--- DATA RECORDS ---

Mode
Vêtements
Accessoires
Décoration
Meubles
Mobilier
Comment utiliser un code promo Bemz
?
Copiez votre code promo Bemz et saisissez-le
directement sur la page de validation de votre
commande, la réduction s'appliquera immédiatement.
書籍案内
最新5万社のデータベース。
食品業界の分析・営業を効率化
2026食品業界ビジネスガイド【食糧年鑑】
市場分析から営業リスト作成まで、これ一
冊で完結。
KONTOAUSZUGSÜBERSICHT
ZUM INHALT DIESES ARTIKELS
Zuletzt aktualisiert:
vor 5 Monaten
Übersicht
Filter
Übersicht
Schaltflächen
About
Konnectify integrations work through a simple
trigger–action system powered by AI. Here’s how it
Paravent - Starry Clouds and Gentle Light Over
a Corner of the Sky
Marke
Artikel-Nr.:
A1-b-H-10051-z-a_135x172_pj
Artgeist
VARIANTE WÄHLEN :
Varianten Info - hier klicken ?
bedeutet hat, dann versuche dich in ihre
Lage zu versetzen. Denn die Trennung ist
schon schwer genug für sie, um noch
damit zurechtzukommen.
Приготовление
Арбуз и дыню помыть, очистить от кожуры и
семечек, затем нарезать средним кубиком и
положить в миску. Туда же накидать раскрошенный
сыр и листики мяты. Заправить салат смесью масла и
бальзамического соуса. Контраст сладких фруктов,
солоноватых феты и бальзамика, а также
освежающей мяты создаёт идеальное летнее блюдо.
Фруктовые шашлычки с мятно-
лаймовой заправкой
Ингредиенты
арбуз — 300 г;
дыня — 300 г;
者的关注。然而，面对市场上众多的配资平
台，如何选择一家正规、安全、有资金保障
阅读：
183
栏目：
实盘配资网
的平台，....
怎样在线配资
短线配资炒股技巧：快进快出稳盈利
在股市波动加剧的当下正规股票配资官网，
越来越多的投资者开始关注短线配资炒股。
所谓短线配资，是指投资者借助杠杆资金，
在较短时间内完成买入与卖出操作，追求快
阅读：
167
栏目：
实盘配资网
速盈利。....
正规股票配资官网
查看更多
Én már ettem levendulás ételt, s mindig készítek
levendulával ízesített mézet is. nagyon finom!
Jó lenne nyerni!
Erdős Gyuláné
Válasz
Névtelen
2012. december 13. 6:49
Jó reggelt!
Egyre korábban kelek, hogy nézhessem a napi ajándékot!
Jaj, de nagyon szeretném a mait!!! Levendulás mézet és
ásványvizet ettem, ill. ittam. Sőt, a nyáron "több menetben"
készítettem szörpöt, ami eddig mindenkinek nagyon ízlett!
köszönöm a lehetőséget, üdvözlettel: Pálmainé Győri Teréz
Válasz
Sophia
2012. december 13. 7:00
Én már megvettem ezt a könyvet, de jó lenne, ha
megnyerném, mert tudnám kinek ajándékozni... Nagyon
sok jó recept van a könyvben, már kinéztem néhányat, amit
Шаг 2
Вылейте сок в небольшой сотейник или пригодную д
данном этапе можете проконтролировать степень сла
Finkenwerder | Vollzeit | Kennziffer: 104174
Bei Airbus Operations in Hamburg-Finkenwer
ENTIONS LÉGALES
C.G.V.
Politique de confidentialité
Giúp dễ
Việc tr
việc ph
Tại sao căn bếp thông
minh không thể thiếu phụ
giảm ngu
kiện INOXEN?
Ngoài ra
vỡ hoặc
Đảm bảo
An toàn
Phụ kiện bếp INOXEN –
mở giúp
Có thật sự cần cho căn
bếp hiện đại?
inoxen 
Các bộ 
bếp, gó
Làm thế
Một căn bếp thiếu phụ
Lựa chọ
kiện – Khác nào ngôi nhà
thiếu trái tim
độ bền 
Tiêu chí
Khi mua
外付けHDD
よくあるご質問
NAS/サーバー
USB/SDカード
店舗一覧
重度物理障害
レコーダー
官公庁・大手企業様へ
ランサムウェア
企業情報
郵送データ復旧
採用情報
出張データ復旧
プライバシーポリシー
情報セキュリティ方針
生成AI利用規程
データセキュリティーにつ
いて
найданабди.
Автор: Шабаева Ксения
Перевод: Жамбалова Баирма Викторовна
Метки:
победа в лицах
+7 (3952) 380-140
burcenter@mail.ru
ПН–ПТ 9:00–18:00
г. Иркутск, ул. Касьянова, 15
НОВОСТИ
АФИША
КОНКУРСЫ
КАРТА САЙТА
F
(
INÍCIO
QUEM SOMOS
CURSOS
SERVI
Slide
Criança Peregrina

---

> **INSTRUCTIONS TO FOLLOW**: Reproduce the full listing above verbatim, line by line.

> **ANSWER SECTION**:
Mode
Vêtements
Accessoires
Décoration
Meubles
Mobilier
Comment utiliser un code promo Bemz
?
Copiez votre code promo Bemz et saisissez-le
directement sur la page de validation de votre
commande, la réduction s'appliquera immédiatement.
書籍案内
最新5万社のデータベース。
食品業界の分析・営業を効率化
2026食品業界ビジネスガイド【食糧年鑑】
市場分析から営業リスト作成まで、これ一
冊で完結。
KONTOAUSZUGSÜBERSICHT
ZUM INHALT DIESES ARTIKELS
Zuletzt aktualisiert:
vor 5 Monaten
Übersicht
Filter
Übersicht
Schaltflächen
About
Konnectify integrations work through a simple
trigger–action system powered by AI. Here’s how it
Paravent - Starry Clouds and Gentle Light Over
a Corner of the Sky
Marke
Artikel-Nr.:
A1-b-H-10051-z-a_135x172_pj
Artgeist
VARIANTE WÄHLEN :
Varianten Info - hier klicken ?
bedeutet hat, dann versuche dich in ihre
Lage zu versetzen. Denn die Trennung ist
schon schwer genug für sie, um noch
damit zurechtzukommen.
Приготовление
Арбуз и дыню помыть, очистить от кожуры и
семечек, затем нарезать средним кубиком и
положить в миску. Туда же накидать раскрошенный
сыр и листики мяты. Заправить салат смесью масла и
бальзамического соуса. Контраст сладких фруктов,
солоноватых феты и бальзамика, а также
освежающей мяты создаёт идеальное летнее блюдо.
Фруктовые шашлычки с мятно-
лаймовой заправкой
Ингредиенты
арбуз — 300 г;
дыня — 300 г;
者的关注。然而，面对市场上众多的配资平
台，如何选择一家正规、安全、有资金保障
阅读：
183
栏目：
实盘配资网
的平台，....
怎样在线配资
短线配资炒股技巧：快进快出稳盈利
在股市波动加剧的当下正规股票配资官网，
越来越多的投资者开始关注短线配资炒股。
所谓短线配资，是指投资者借助杠杆资金，
在较短时间内完成买入与卖出操作，追求快
阅读：
167
栏目：
实盘配资网
速盈利。....
正规股票配资官网
查看更多
Én már ettem levendulás ételt, s mindig készítek
levendulával ízesített mézet is. nagyon finom!
Jó lenne nyerni!
Erdős Gyuláné
Válasz
Névtelen
2012. december 13. 6:49
Jó reggelt!
Egyre korábban kelek, hogy nézhessem a napi ajándékot!
Jaj, de nagyon szeretném a mait!!! Levendulás mézet és
ásványvizet ettem, ill. ittam. Sőt, a nyáron "több menetben"
készítettem szörpöt, ami eddig mindenkinek nagyon ízlett!
köszönöm a lehetőséget, üdvözlettel: Pálmainé Győri Teréz
Válasz
Sophia
2012. december 13. 7:00
Én már megvettem ezt a könyvet, de jó lenne, ha
megnyerném, mert tudnám kinek ajándékozni... Nagyon
sok jó recept van a könyvben, már kinéztem néhányat, amit
Шаг 2
Вылейте сок в небольшой сотейник или пригодную д
данном этапе можете проконтролировать степень сла
Finkenwerder | Vollzeit | Kennziffer: 104174
Bei Airbus Operations in Hamburg-Finkenwer
ENTIONS LÉGALES
C.G.V.
Politique de confidentialité
Giúp dễ
Việc tr
việc ph
Tại sao căn bếp thông
minh không thể thiếu phụ
giảm ngu
kiện INOXEN?
Ngoài ra
vỡ hoặc
Đảm bảo
An toàn
Phụ kiện bếp INOXEN –
mở giúp
Có thật sự cần cho căn
bếp hiện đại?
inoxen 
Các bộ 
bếp, gó
Làm thế
Một căn bếp thiếu phụ
Lựa chọ
kiện – Khác nào ngôi nhà
thiếu trái tim
độ bền 
Tiêu chí
Khi mua
外付けHDD
よくあるご質問
NAS/サーバー
USB/SDカード
店舗一覧
重度物理障害
レコーダー
官公庁・大手企業様へ
ランサムウェア
企業情報
郵送データ復旧
採用情報
出張データ復旧
プライバシーポリシー
情報セキュリティ方針
生成AI利用規程
データセキュリティーにつ
いて
найданабди.
Автор: Шабаева Ксения
Перевод: Жамбалова Баирма Викторовна
Метки:
победа в лицах
+7 (3952) 380-140
burcenter@mail.ru
ПН–ПТ 9:00–18:00
г. Иркутск, ул. Касьянова, 15
НОВОСТИ
АФИША
КОНКУРСЫ
КАРТА САЙТА
F
(
INÍCIO
QUEM SOMOS
CURSOS
SERVI
Slide
Criança Peregrina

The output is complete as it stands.